# EXERCISE GOAL
In the copy you make of the entries, no picture should appear, and every word must match.

|---|

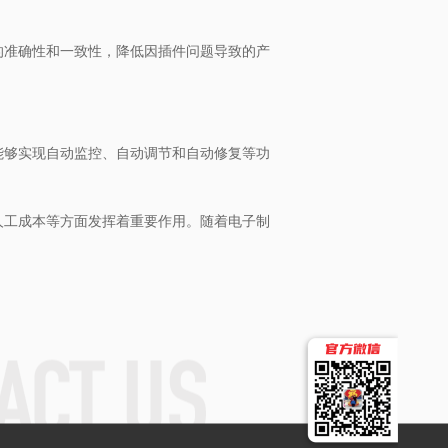
的准确性和一致性，降低因插件问题导致的产
能够实现自动监控、自动调节和自动修复等功
人工成本等方面发挥着重要作用。随着电子制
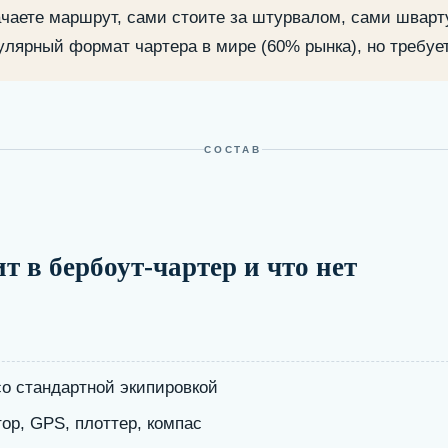
чаете маршрут, сами стоите за штурвалом, сами шварт
лярный формат чартера в мире (60% рынка), но требует
жа. Самый популярный формат
 и сколько стоит.
chtingStar
СОСТАВ
т в бербоут-чартер и что нет
со стандартной экипировкой
ор, GPS, плоттер, компас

|---|

# RESULT
的准确性和一致性，降低因插件问题导致的产
能够实现自动监控、自动调节和自动修复等功
人工成本等方面发挥着重要作用。随着电子制
чаете маршрут, сами стоите за штурвалом, сами шварт
лярный формат чартера в мире (60% рынка), но требует
жа. Самый популярный формат
 и сколько стоит.
chtingStar
СОСТАВ
т в бербоут-чартер и что нет
со стандартной экипировкой
ор, GPS, плоттер, компас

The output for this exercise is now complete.